Agility refers to the ability to change direction quickly and efficiently. This type of fitness is essential for activities such as team sports, martial arts, and dance. But also running over rough terrain. To improve agility, exercises such as cone drills, ladder drills, and shuttle runs can be performed. For most runners, cyclists and swimmers, this is the least significant component of Fitness, but as it does have some bearing on flexibility and therefore injury prevention, it is worth being aware of.
Balance refers to the ability to maintain stability and control over the body's position. This type of fitness is essential for virtually all sports activities to a lesser or greater extent. To improve balance, exercises such as single-leg balance, yoga poses, and balance board training should be performed. It is unlikely that a training programme will have a specific Balance workout, but rather this should be designed into other workouts as a secondary outcome.
Coordination refers to the ability to use different parts of the body together effectively.

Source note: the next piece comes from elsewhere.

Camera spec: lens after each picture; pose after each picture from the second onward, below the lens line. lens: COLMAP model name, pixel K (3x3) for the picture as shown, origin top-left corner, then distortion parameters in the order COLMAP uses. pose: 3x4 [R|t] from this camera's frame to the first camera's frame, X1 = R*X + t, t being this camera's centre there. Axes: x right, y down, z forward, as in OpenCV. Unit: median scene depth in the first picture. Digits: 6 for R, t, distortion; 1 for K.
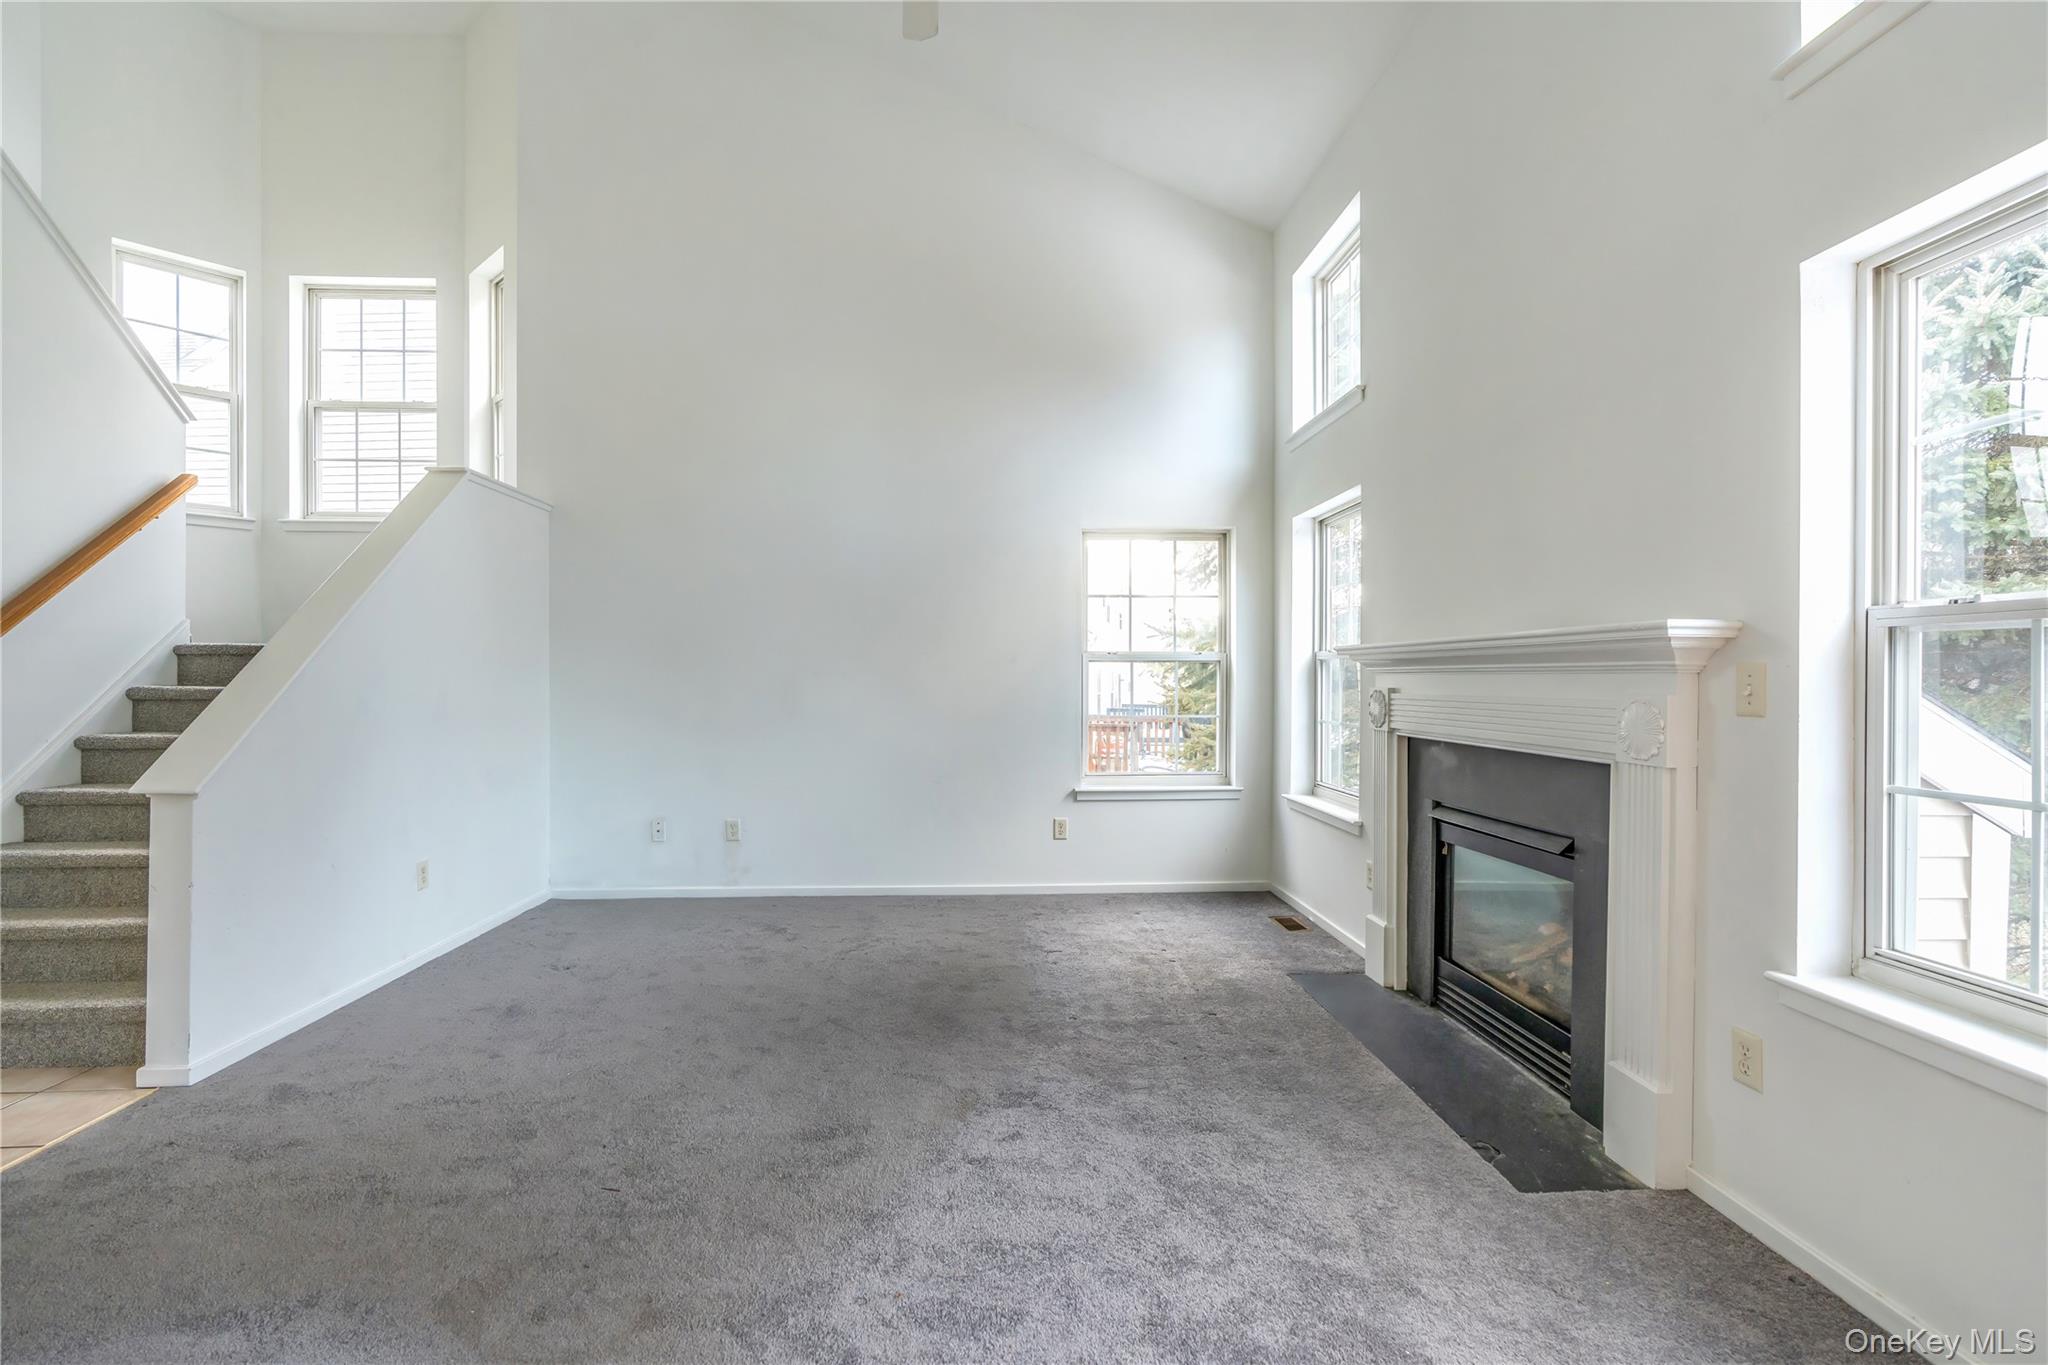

This type of fitness is essential for activities such as dance, martial arts, and team sports. To improve coordination, exercises such as agility drills, ball drills, and coordination exercises can be performed. Similar to agility this is not directly transferable to improved performance in running, cycling or swimming. However; being uncoordinated will result in poor technique and a greater propensity for injury. Therefore consideration should be given to this component in a well designed training programme.
In conclusion, achieving and maintaining fitness requires attention to all of these components. Different types of physical activities can be tailored to address each component, and a well-rounded fitness program should include exercises that target each of these areas. The relative amounts of each component are determined by sport specific demands, and athletes limiting factors and the timing of activities within a periodised plan.